*** Selected text Section Begins ***

Mega API - rarestblog
https://mega.co.nz/#developers

======
rarestblog
Some interesting points:

    
    
      All cryptographic operations involving symmetric or 
      private keys are performed on the client side
    
      Each general filesystem node (files/folders) has an 
      encrypted attributes object attached to it, which 
      typically contains just the filename.
    
      All symmetric cryptographic operations are based on 
      AES-128. 
    
      Each file and each folder node uses its own randomly
      generated 128 bit key. File nodes use the same key 
      for the attribute block and the file data, plus a 
      64 bit random counter start value and a 64 bit meta 
      MAC to verify the file's integrity.
    
      Each user account uses a symmetric master key to 
      ECB-encrypt all keys of the nodes it keeps in its own
      trees. This master key is stored on MEGA's servers, 
      encrypted with a hash derived from the user's login 
      password.
    
      In addition to the symmetric key, each user account 
      has a 2048 bit RSA key pair to securely receive data. 
      Its private component is stored encrypted with the 
      user's symmetric master key.
    
      MEGA supports secure cross-account access to folders.
    
      MEGA supports secure unauthenticated data delivery. Any 
      fully registered user can receive files or folders in 
      their inbox through their RSA public key.
    
      (MEGA) is also our first JavaScript project

*** Selected text Section Ends ***

Exercise 1 =>
Pull the passage from the Mega API thread word for word, beginning at the words "MEGA supports secure unauthenticated" and stopping after "RSA public key.".
Exercise 2 =>
According to the Mega API thread, what is the size of the RSA key pair that each user account has?

*** Given entries Section Begins ***

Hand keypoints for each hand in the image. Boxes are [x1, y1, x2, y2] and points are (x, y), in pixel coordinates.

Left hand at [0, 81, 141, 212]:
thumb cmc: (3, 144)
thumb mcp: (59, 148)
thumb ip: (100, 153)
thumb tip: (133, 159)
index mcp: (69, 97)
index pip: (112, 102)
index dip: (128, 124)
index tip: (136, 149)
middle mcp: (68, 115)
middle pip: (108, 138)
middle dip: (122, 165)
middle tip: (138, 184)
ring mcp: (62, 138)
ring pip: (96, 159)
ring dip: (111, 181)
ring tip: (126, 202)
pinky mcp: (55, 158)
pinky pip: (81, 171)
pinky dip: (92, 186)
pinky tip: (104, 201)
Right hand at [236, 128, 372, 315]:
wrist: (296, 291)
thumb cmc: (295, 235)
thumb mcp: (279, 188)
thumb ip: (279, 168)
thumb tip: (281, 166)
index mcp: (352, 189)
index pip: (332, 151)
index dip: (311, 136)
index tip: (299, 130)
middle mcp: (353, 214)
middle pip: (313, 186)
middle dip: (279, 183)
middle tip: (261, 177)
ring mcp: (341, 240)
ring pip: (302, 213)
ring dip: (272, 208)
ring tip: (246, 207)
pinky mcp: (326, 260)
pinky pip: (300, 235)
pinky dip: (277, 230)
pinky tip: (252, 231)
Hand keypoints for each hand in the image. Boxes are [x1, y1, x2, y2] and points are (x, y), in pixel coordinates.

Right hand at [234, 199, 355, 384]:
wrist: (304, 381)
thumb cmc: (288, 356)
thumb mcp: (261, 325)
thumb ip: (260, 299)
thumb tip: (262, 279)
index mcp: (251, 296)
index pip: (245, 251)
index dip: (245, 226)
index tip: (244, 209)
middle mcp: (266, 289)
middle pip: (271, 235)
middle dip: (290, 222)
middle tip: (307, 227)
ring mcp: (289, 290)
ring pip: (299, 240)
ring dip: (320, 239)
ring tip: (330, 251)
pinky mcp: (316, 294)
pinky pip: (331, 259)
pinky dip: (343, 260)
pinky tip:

*** Given entries Section Ends ***

Written answer 1 =>
MEGA supports secure unauthenticated data delivery. Any 
      fully registered user can receive files or folders in 
      their inbox through their RSA public key.

Written answer 2 =>
2048 bits.